NEWTOWN, Conn. (AP) — Bells and lights and gifts: These have always shown us it's Christmastime. But this year, in this town, the bells toll in mourning. The brightest lights glare from TV satellite trucks. And gifts? Some around town suggest that presents and other rituals really ought to be put off in this joyless season.
Could anyone imagine celebrating Christmas under the pall that has spread here since the horror at Sandy Hook Elementary School?
The answer, somehow, is yes. The spirit of Christmas has pushed through, even here, where people are seeing lights and hearing bells in ways they never had before, and reminding themselves which gifts are truly most precious.
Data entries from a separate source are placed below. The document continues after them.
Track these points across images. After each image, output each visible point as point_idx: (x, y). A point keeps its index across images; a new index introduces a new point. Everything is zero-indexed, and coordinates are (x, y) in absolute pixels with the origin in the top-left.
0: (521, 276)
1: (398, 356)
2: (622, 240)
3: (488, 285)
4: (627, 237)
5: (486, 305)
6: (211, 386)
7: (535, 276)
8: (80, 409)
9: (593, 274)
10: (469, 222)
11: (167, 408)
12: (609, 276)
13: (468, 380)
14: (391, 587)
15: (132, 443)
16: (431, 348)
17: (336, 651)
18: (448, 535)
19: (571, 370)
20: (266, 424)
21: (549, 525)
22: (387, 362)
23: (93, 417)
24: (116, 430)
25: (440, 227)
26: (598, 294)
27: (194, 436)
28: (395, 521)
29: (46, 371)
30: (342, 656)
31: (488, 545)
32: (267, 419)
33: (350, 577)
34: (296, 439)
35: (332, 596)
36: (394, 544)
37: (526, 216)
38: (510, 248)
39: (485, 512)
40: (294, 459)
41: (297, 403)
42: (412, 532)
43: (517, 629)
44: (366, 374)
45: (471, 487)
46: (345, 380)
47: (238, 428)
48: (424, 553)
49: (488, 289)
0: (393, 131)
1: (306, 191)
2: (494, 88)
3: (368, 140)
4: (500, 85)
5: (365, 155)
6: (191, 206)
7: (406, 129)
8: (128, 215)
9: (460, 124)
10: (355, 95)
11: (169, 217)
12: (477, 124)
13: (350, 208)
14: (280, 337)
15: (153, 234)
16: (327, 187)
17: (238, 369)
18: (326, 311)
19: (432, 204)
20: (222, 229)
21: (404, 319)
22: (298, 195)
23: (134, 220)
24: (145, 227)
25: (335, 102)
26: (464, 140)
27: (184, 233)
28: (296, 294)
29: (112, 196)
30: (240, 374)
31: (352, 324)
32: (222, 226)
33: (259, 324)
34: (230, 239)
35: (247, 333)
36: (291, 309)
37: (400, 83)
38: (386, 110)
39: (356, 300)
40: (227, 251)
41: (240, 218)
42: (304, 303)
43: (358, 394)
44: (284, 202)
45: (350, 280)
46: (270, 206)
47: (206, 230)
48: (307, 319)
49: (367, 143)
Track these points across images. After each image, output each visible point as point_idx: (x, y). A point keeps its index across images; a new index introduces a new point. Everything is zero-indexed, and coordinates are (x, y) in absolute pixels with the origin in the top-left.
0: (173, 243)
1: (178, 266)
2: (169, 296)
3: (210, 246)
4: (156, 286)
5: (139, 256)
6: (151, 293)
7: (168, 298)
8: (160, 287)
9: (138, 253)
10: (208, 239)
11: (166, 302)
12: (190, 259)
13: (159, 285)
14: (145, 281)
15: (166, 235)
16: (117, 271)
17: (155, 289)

The outpouring of caring that followed the tragedy has been an especially treasured gift. The weekly Newtown Bee's special edition on the shootings gave two full pages to sympathetic, prayerful notes from across the U.S., from Britain, South Africa and many other places, including Norway, which lost 77 innocents in a massacre last year.
From Alberta, Canada, truck driver David Lenzi wrote of pulling off the road, overcome, when he heard of the tragedy. He sent condolences to the town, and added: "I have heard media reports of people taking down Christmas decorations. I request that this stop happening." Instead, he suggested, let Christmas be a celebration of the lives lost and "a beginning of ... healing."
Right after the shootings, many did choose to turn off lighting displays that had glowed with holiday joy in their yards since early December.
The row of light-up candy canes and strings of icicle lights at Jose Marin's house went dark, and the reindeer, snowman and circus train remained unlit for five days after the tragedy, which hit close to home. One of the children who died was on the same swim team as his daughter.
But words he heard at St. Rose of Lima Church helped convince Marin to turn the lights back on. "The priest said it was not fair to the other kids," he said.
And then his niece begged to see the twinkling display. She's just 3, too young, of course, to understand how horror could intrude on the holiday.
The lights became a theme for clergy; they spoke of light in darkness, noting the guiding star at the center of the Christmas story and the candles at the heart of Hanukkah.
Banks of candles glowed in each of the dozens of impromptu shrines around town, their light falling on teddy bears and other toys, symbolic gifts for the lost children, and on uncounted notes.
Yet if the tragedy's intrusion cannot be denied here, neither can Christmas.
Mike Zilinek, a 72-year-old retired deputy fire marshal who has lived in Newtown since 1946, choked up acknowledging the grief that "still comes in waves." Nonetheless, he can't wait for his sons and their families to arrive for Christmas.
"We're not giving up," he said. "We have to continue on."
There'll be 12 around his table, and thoughts about many more: "We'll have a prayer and a moment of silence."
"We can't lose Christmas too," said Lisa Terifay, who has two children at Sandy Hook Elementary who survived. Her son is in first grade. "The class he sat next to at lunch," she said through tears, "they're all gone."
How to grieve and still carry on?
"You feel so torn because you don't want to move on in your life and leave others behind," Terifay said. "We're not ever going to leave any of those families behind. They're our families forever."
Chrissy Hadgraft is also torn. Her son, who is in the U.S. Air Force in Germany, is coming home for Christmas to mourn and help his town heal. "I'm so happy to be seeing him but I feel so guilty because he gets to come home, and there's 20 houses, their kids aren't coming home, or their mother or the girlfriend or their sister," she said sobbing.